All of the governors queried said they did not think the Midwest economy would ever return to the same intensive reliance on heavy manufacturing. But neither do they expect the major structural shift -- from manufacturing to a largely service-oriented economy -- that many have predicted the region must have for its economic survival.

Midwestern governors agree that some diversity is highly desirable. They disagree on how much. Illinois' Republican Gov. James R. Thompson, for instance , says that it is "unthinkable" to consider that the Midwest, as some have suggested, give up its production of steel. "We can't throw out what made us great -- we have to take what we have and add to it."

Most Midwestern states are hard at work in efforts to step up their recruitment of small businesses, which according to all statistics are responsible for the bulk of new jobs created, and to increase agriculture and manufacturing exports from their states.

Most Midwestern states have export offices either at home or abroad these days. Gov. Lee S. Dreyfus (R) of Wisconsin, whose state maintains an at-home export office, suggests that major businesses with overseas offices could be tapped to help small businesses step up exports abroad in the same fashion as universities have built up their alumni system. He adds that in Wisconsin during the current economic slump diversification has helped and that agriculture and tourism are what have "really been carrying us."

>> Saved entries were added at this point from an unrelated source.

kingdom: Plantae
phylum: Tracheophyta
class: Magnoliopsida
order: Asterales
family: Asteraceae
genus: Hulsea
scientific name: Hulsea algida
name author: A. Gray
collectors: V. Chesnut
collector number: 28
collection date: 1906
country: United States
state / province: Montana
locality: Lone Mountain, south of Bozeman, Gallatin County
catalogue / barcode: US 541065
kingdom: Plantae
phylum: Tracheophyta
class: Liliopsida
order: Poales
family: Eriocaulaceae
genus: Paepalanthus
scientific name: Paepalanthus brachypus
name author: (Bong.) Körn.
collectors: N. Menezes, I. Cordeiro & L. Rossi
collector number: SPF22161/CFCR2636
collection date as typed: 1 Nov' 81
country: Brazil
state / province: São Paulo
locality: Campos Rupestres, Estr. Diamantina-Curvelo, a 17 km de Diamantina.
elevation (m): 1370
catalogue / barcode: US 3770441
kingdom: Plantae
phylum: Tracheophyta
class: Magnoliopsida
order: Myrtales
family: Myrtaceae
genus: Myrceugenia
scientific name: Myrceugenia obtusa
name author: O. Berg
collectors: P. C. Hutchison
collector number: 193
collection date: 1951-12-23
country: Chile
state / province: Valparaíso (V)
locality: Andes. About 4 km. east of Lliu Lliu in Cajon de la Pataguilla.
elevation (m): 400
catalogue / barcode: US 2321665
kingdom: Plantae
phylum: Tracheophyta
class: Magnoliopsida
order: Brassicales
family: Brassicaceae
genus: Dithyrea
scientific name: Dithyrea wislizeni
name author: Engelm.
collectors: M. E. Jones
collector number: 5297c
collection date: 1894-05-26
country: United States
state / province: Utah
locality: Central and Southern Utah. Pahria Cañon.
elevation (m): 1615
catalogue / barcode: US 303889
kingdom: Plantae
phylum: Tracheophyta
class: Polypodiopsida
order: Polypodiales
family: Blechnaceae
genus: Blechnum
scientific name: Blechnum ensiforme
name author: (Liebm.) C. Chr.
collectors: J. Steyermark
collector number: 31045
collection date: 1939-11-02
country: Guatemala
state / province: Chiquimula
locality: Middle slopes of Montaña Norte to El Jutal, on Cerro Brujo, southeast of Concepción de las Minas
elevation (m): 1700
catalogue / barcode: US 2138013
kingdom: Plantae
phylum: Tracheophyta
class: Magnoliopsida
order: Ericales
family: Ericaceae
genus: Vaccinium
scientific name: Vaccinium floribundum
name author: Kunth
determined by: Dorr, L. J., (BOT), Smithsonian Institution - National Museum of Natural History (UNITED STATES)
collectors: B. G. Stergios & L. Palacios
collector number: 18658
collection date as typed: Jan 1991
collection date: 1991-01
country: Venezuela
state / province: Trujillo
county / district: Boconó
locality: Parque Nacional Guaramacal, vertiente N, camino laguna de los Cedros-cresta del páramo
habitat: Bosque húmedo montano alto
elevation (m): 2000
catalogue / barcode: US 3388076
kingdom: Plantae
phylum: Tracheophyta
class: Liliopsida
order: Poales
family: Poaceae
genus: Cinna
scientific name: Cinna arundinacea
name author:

Another way of helping the Midwest's economy, says Indiana Gov. Robert D. Orr (R), is a more intensive effort to recruit overseas businesses to set up offices in heartland states. He says he took part in the ground breaking last week in Columbus, Ind., for a German combine manufacturing plant that will employ 500 Indiana workers over the next two years. The governor says that his state now has about 90 foreign-owned businesses, which employ about 30,000 Hoosiers.

Most governors say they feel some of the reports about migration of businesses and job hunters to the Sunbelt have been exaggerated and some of the moves influenced by such reports.

"We haven't done enough to toot our own horn," he insists. He points out that Illinois has just launched a $1 million promotional campaign. An early offshoot: a 20-page insert in the September issue of the Scientific American stressing the state's attractiveness as a potential high-technology location.

One report issued last month by Robert R. Nathan Associates Inc., a Washington consulting firm, suggested that the Midwest would continue to grow but much more slowly than other regions during the 1980s. It predicted that the region would never become another New England in terms of luring substantial numbers of high technology firms. One reason: the Midwest's lack of abiligy to attract the needed highly trained personnel.

In any case, no governor here is ready to throw in the towel on any possibility for the region's economic improvement. The Midwestern governors are also well aware that all the promotional efforts and cheerleading will have no effect unless there are solid improvements in state financial climates behind the pitches.

Gov. Albert H. Quie (R), whose state of Minnesota, contrary to the Nathan report, already is considered a strong high-technology center, is firm on the necessity for further improvement in the business climate of Midwestern states. He argues strongly for the need for further improving the business climate of Midwestern states. Specifically, he would like to see Minnesota reduce the workmen's compensation rate as well as the corporate income tax for small businesses and the industrial property tax.